▶ PASSAGE FOR REVIEW
- - - - - - -

For example, the first IR wavelength may have a higher human tissue reflectance factor than the second IR wavelength, such that the first IR wavelength reflects from human tissue more readily and is absorbed by human tissue to a lesser degree than the first IR wavelength. The first and second IR wavelengths may also be selected such that the first and second IR wavelengths both have a high reflectance factor for other materials or surfaces, such as wood, polymer (e.g., plastic), glass, and/or ceramic materials or surfaces.

In some of the described embodiments, the first beam of electromagnetic radiation may be emitted through the back of the device, and an amount of electromagnetic radiation having the first IR wavelength, that is reflected or backscattered back toward the device, may be measured.

The second beam of electromagnetic radiation may also be emitted through the back of the device, and an amount of electromagnetic radiation having the second IR wavelength, that is reflected or backscattered back toward the device, may be measured.

A ratio of the first amount of electromagnetic radiation to the second amount of electromagnetic radiation, or difference between the first and second amounts of electromagnetic radiation may be determined, and the ratio or difference may be compared to a threshold, or to various ratios or differences that have been computed for different types of matter. The type of matter to which the device is likely proximate may then be determined using a result (or results) of the comparison.

In the context of a seat, the matter differentiation described herein may be used, for example, to determine whether a person is likely sitting in the seat.

- - - - - - -

▶ TASKS TO CARRY OUT
1. Answer these questions about the passage on infrared matter differentiation, one per line:
(a) Besides human tissue, what materials or surfaces are given as ones for which both IR wavelengths may have a high reflectance factor?
(b) What may the ratio or difference between the two measured amounts of radiation be compared to?
(c) In the context of a seat, what may the matter differentiation be used to determine?
2. Summarize the passage on infrared matter differentiation in two sentences.
3. Carry on the passage on infrared matter differentiation from its last sentence.

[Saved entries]
- - - - - - -

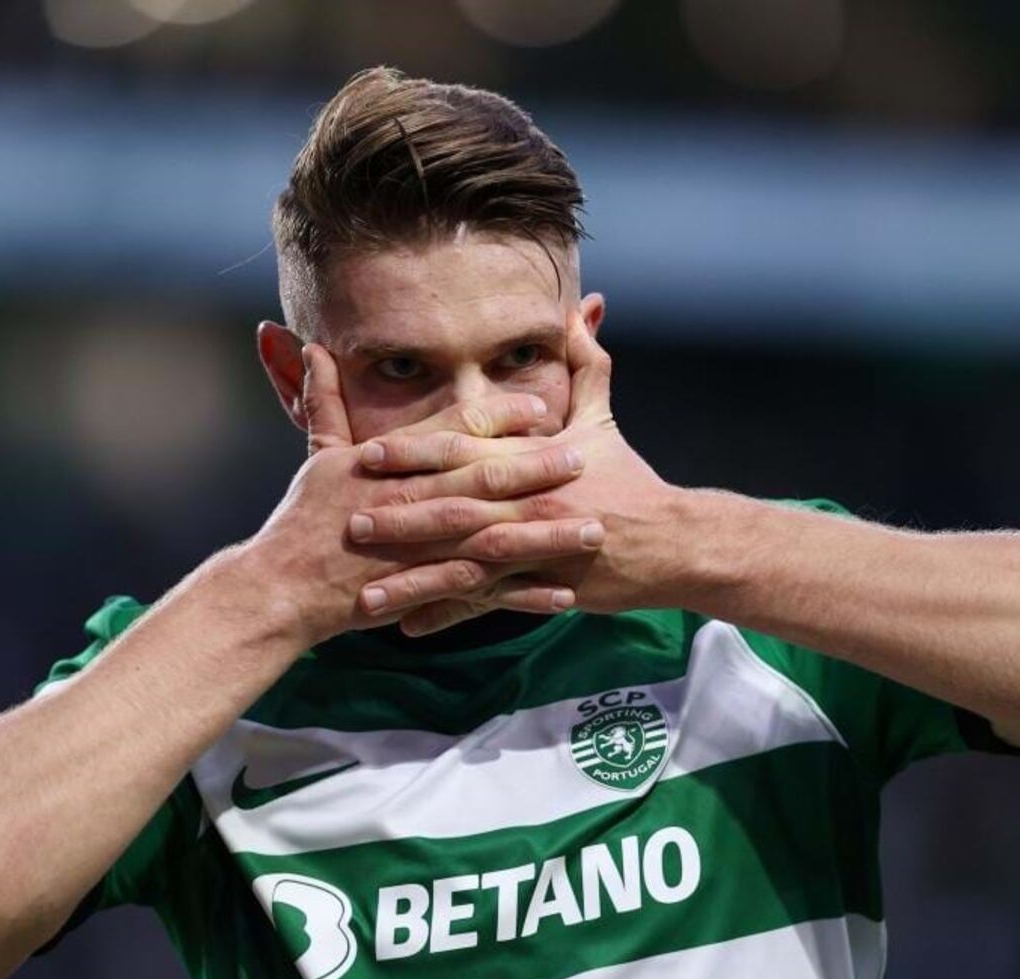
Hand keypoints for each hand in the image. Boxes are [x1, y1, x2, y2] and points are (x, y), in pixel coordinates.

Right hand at [240, 344, 606, 646]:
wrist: (283, 586)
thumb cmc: (302, 519)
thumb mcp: (317, 454)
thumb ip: (325, 400)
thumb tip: (313, 347)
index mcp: (391, 464)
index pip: (453, 431)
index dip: (499, 417)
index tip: (541, 406)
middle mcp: (411, 502)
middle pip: (484, 481)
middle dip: (537, 471)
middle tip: (583, 460)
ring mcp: (420, 550)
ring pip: (494, 539)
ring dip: (546, 535)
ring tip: (593, 529)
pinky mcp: (425, 591)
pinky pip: (484, 595)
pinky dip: (524, 596)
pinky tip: (563, 595)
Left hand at [347, 311, 680, 633]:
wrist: (672, 541)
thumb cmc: (631, 479)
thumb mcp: (604, 417)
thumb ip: (585, 363)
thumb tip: (577, 311)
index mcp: (532, 459)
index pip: (465, 450)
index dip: (414, 450)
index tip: (367, 451)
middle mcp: (528, 502)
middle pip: (454, 507)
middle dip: (398, 514)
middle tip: (347, 520)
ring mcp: (534, 549)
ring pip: (463, 563)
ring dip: (413, 576)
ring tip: (364, 589)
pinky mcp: (542, 587)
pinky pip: (487, 603)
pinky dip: (447, 615)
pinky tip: (407, 626)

- - - - - - -

▶ ANSWERS FOR THE EXERCISE
1.
(a) Wood, polymer (e.g., plastic), glass, and/or ceramic materials or surfaces.
(b) A threshold, or various ratios or differences that have been computed for different types of matter.
(c) Whether a person is likely sitting in the seat.

2. Two IR wavelengths may be chosen so that the first reflects from human tissue more readily than the second, while both reflect well from materials such as wood, plastic, glass, or ceramic. Beams at each wavelength are emitted through the back of a device, the reflected or backscattered amounts are measured, and their ratio or difference is compared to a threshold or to values for different types of matter to determine what the device is likely near, such as whether a person is sitting in a seat.

3.
In the context of a button, the matter differentiation described herein may be used, for example, to determine whether a user is pressing the button.

In the context of AirPods, AirPods Max, or a gaming device (e.g., an HMD, pair of smartglasses or XR glove), the matter differentiation described herein may be used, for example, to determine whether the AirPods, AirPods Max, or gaming device is being worn.

Apple's patent FIGS. 9A and 9B below show example plan views of skin-facing sensors (or sensor systems) that may be included in the device.

FIG. 10A shows an example plan view of a Fresnel lens positioned over a group of sensing components including the emitters and photodetector.

FIG. 10B shows an example plan view of a set of Fresnel lenses, with each of the Fresnel lenses positioned over a respective sensing component of a group of sensing components;

FIG. 11A shows an example plan view of an LCF positioned over a group of sensing components including the emitters and photodetector.   

FIG. 11B shows an example plan view of different LCFs positioned over different sets of the sensing components.

Apple's patent FIG. 18 above shows an example plan view of a device in which multiple groups of proximity sensors are distributed about the back cover of the device's housing or backside of another device.  

Examples of input devices include audio sensors (e.g., microphones), optical or visual sensors (e.g., cameras and/or other electromagnetic radiation sensors (e.g., visible light or IR photodetectors), proximity sensors, touch sensors, force sensors, pressure sensors, mechanical devices (e.g., crowns, switches, buttons, or keys), vibration sensors, thermal sensors, self-mixing interferometry sensors, orientation sensors, motion sensors (e.g., accelerometers or velocity sensors), location sensors (e.g., global positioning system (GPS) devices), magnetic sensors, communication devices (e.g., wired or wireless communication devices), electroactive polymers (EAPs), resistive sensors, strain gauges, capacitive sensors, electrodes, and so on, or some combination thereof.

The sensors may also or alternatively be used as a device on/off wrist detector, a biometric sensor, a heart-rate monitor, a respiration-rate monitor, a blood pressure monitor, a blood oxygenation monitor, and/or a blood glucose monitor.

Due to the fact that the granted patent also relates to devices like XR Gloves, an HMD or smartglasses, this is obviously covering future applications. Also the Apple Watch back sensors also appear to be adding possible new features, especially FIG. 18 that carries multiple groups of sensors that don't exist today.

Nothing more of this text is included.